> **Text passage**
______________________________
It added: “The ratings also reflect L&Q’s moderate debt level with stable debt metrics and strong liquidity, which we expect to remain stable, despite the ambitious development plan to deliver 100,000 units within the next 10 years.

“The ratings further reflect the one-notch uplift Fitch applies to L&Q’s standalone ratings, driven by the application of the Government Related Entities Criteria and its assessment of four factors under the strength of linkage and incentive to support.”

 

Another agency, Moody’s, has rated L&Q as A3 with a stable outlook, the equivalent of two notches below its new rating from Fitch and from the third of the three major ratings agencies, S&P, which also rated L&Q A+ recently.

L&Q confirmed that it was not leaving Moody’s, as Notting Hill Genesis decided to in January.

That association’s shadow board decided that after the merger it would not seek a rating from Moody’s, but would instead be rated by Standard & Poor’s (S&P) and asked Moody’s to withdraw its rating on the organisation’s recent bond issue.

Following this, Moody’s downgraded Notting Hill because of the agency’s view that its merger with the lower-rated Genesis would hit profitability in the medium term.

The association’s new ratings agency, S&P, assigned it an A+ rating with a negative outlook, stating: “Given [Notting Hill Genesis’] size, we anticipate that it would show greater resilience in a pronounced downturn in the housing market than the previously separate entities.”
______________________________
> **Brief**
Translate this sentence from the text on L&Q's credit ratings into Spanish: "L&Q confirmed that it was not leaving Moody’s, as Notting Hill Genesis decided to in January."

> **Listed records**
______________________________
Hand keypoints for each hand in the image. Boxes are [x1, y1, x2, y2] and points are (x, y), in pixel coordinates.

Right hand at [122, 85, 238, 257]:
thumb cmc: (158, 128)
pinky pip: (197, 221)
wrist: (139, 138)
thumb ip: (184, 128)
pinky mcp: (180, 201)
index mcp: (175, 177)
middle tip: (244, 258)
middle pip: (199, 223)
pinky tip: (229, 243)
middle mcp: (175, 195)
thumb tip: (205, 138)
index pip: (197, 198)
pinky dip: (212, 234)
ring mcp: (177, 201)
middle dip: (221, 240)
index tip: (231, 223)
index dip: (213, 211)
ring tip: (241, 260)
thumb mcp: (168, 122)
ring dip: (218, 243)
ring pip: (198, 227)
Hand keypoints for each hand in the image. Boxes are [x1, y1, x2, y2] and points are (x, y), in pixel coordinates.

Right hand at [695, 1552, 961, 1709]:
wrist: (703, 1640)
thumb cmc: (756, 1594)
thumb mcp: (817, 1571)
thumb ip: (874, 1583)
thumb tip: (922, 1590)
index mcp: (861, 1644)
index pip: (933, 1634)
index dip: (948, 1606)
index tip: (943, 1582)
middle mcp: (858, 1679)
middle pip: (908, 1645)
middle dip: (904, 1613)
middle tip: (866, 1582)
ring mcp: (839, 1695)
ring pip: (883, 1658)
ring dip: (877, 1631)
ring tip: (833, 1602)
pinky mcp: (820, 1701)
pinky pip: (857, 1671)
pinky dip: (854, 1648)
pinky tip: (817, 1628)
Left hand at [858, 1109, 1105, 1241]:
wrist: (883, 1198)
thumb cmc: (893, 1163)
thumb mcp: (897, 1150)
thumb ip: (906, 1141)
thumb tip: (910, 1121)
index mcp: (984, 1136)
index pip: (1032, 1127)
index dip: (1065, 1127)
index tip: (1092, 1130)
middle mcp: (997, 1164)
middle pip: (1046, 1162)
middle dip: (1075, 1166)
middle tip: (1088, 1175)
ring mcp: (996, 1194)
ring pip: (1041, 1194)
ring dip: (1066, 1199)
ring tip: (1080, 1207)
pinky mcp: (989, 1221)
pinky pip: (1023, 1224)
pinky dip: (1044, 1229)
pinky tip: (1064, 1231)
______________________________
> **Solution for this task**
L&Q confirmó que no iba a abandonar Moody’s, como decidió hacer Notting Hill Genesis en enero.